Previous reports, which commonly use the standard BMI thresholds, have concluded that Asian Americans had a higher percentage with ideal cardiovascular health and a lower percentage with poor cardiovascular health compared with white Americans.It has been suggested in earlier studies that Asian Americans with lower BMI are at higher risk for diabetes, high blood pressure, and high cholesterol.
The research team, led by Dr. Jing Fang, is the first to assess the Asian Americans’ cardiovascular health using Asian‐specific BMI, which is lower than the normal “normal” BMI (18.5 to 24.9) among the general population.
The scientists have posted that using standard BMI cut points for overweight and obesity among Asian populations may fail to identify some individuals who are at increased cardiovascular risk.
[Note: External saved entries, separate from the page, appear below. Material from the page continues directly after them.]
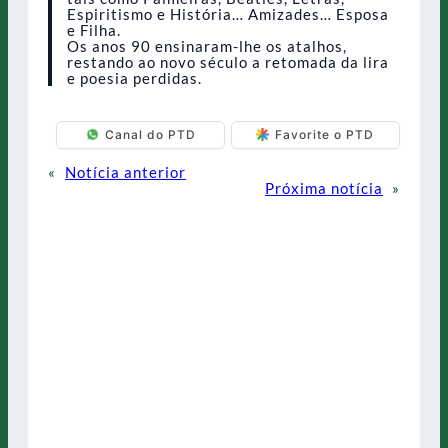
Espiritismo e História… Amizades… Esposa
e Filha.
Os anos 90 ensinaram-lhe os atalhos,
restando ao novo século a retomada da lira
e poesia perdidas.
Canal do PTD
Favorite o PTD
«
Notícia anterior
Próxima notícia
»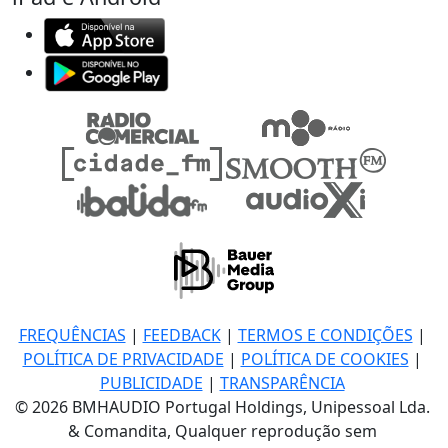
FREQUÊNCIAS
|
FEEDBACK
|
TERMOS E CONDIÇÕES
|
POLÍTICA DE PRIVACIDADE
|
POLÍTICA DE COOKIES
|
PUBLICIDADE
|
TRANSPARÊNCIA
© 2026 BMHAUDIO Portugal Holdings, Unipessoal Lda.
& Comandita, Qualquer reprodução sem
To classify normal weight in Asian populations, the study used a BMI cut point <23, which was proposed by the World Health Organization/International Association for the Study of Obesity/International Obesity Task Force.
As it turns out, the rates of ideal cardiovascular health among Asian Americans matched the ideal among Whites when using a lower Asian-specific body mass index (BMI).
According to the study’s authors, these findings “highlight the need for the application of population-specific and culturally appropriate metrics when assessing [cardiovascular health].”
Asian Americans, who are one of the fastest-growing groups in the United States, make up 5.6% of the overall population. According to the AHA, over half of Asians with diabetes often go undiagnosed.